Compare before/after with `benchstat`:

```bash
go test -bench=. -count=10 > old.txt
# make changes
go test -bench=. -count=10 > new.txt
benchstat old.txt new.txt
```

## 5. Profiling

### CPU profiling:

```bash
go test -cpuprofile=cpu.prof -bench=BenchmarkFoo .
go tool pprof cpu.prof
```

### Memory profiling:

```bash
go test -memprofile=mem.prof -bench=BenchmarkFoo .
go tool pprof -alloc_space mem.prof
```

### HTTP server profiling (import net/http/pprof):

```go
import _ "net/http/pprof"

// Access at http://localhost:6060/debug/pprof/
go func() {
    log.Println(http.ListenAndServe("localhost:6060", nil))
}()
```

## 6. High-Throughput Logging

`log/slog` is the right default for most services. But when benchmarks show
logging is a bottleneck (high-frequency hot paths, >100k log lines/sec),
consider zero-allocation loggers.

### When slog is not enough:

```go
// slog allocates per log call — fine for most services
slog.Info("request handled",
    slog.String("method", method),
    slog.Int("status", status),
)

// In hot paths where benchmarks prove logging is a bottleneck,
// use zap's zero-allocation core:
logger, _ := zap.NewProduction()
logger.Info("request handled",
    zap.String("method", method),
    zap.Int("status", status),
)
// zap avoids allocations by using a field pool and typed fields
```

### Decision tree:

| Scenario | Logger |
|---|---|
| General service logging | `log/slog` (stdlib, zero dependencies) |
| High-frequency hot path (>100k lines/sec) | `go.uber.org/zap` (zero-alloc) |
| Extreme throughput with JSON | `github.com/rs/zerolog` (zero-alloc JSON) |

### Best of both worlds — use zap as slog backend:

```go
// Use slog API everywhere, backed by zap's performance
zapLogger, _ := zap.NewProduction()
slogHandler := zapslog.NewHandler(zapLogger.Core(), nil)
logger := slog.New(slogHandler)

// Code uses standard slog API — can swap backend without changing callers
logger.Info("request handled",
    slog.String("method", method),
    slog.Int("status", status),
)
```

### Logging anti-patterns in hot paths:

```go
// ❌ Bad — logging inside tight loop
for _, item := range millions {
    slog.Info("processing item", slog.String("id", item.ID))
    process(item)
}

// ✅ Good — sample or batch log
for i, item := range millions {
    process(item)
    if i%10000 == 0 {
        slog.Info("progress", slog.Int("processed", i), slog.Int("total", len(millions)))
    }
}

// ✅ Good — log summary after loop
slog.Info("batch complete", slog.Int("count", len(millions)))
```

NEVER switch loggers without a benchmark proving the need.
`slog` is fast enough for the vast majority of Go services.

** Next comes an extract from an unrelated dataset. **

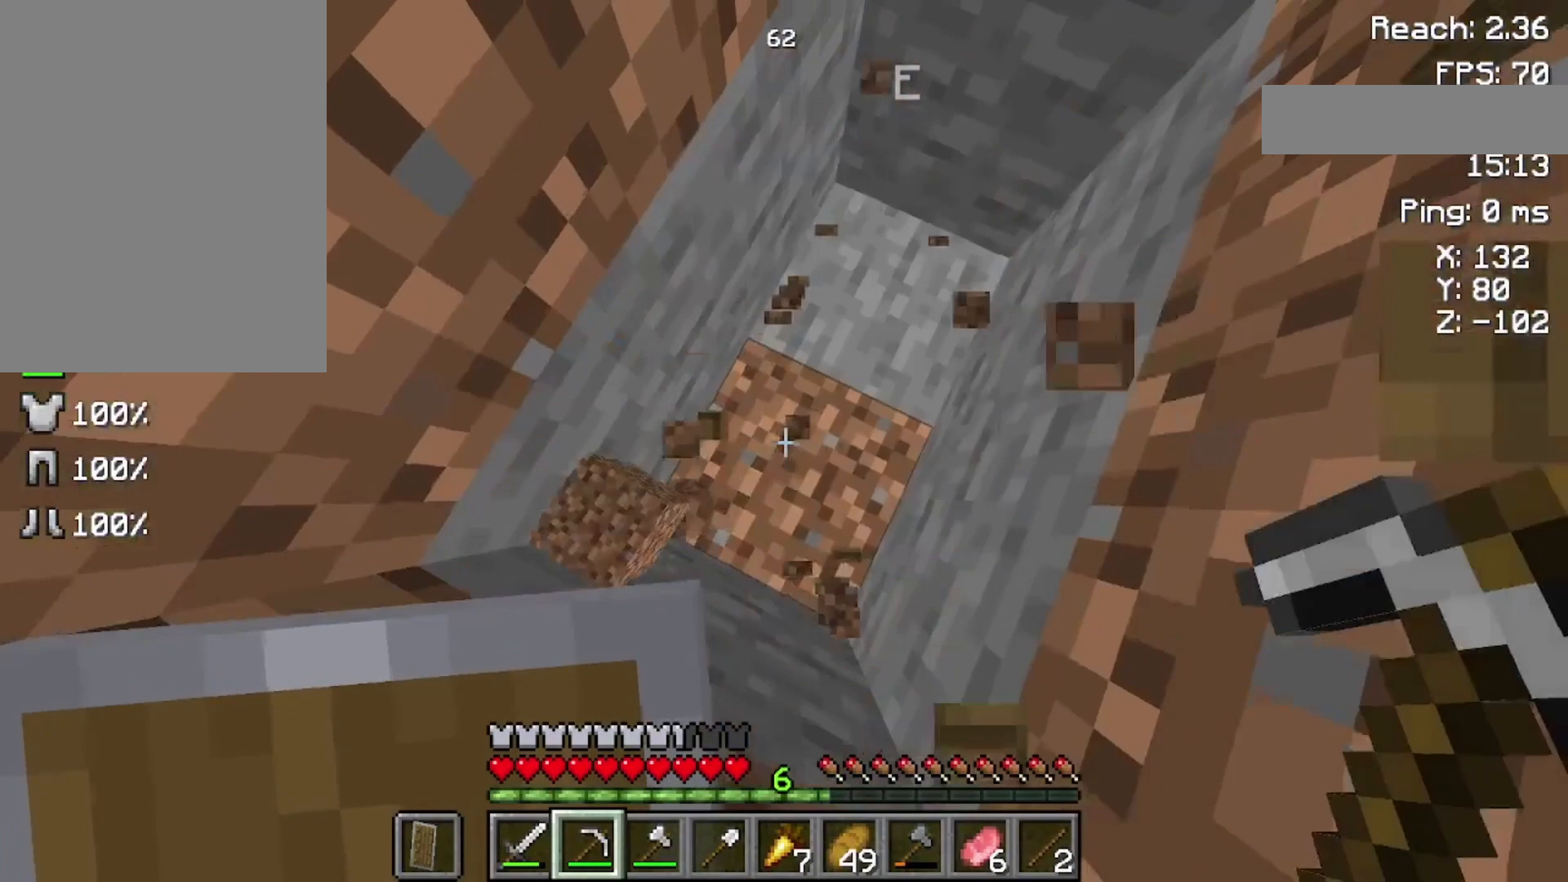
{"keys": [], "mouse": ["left"], "events": [[333, "mouse_left", "down"]]}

## 7. Common Anti-Patterns

| Anti-Pattern | Fix |
|---|---|
| `fmt.Sprintf` for simple int→string | `strconv.Itoa` |
| String concatenation in loop | `strings.Builder` |
| Slice without preallocation | `make([]T, 0, n)` |
| Map without capacity hint | `make(map[K]V, n)` |
| `regexp.Compile` inside function | Compile once at package level |
| `json.Marshal` in hot path | Use code-gen (`easyjson`, `sonic`) |
| Logging in tight loop | Batch or sample |
| `defer` in very tight inner loop | Manual cleanup (rare, benchmark first) |

## Important Caveat

Most Go code is not performance-critical. Readability and correctness ALWAYS
take priority over micro-optimizations. Only apply these patterns when:

1. A benchmark proves this code path is a bottleneck
2. The optimization is significant (>10% improvement)
3. The resulting code remains readable and maintainable

Premature optimization is still the root of all evil, even in Go.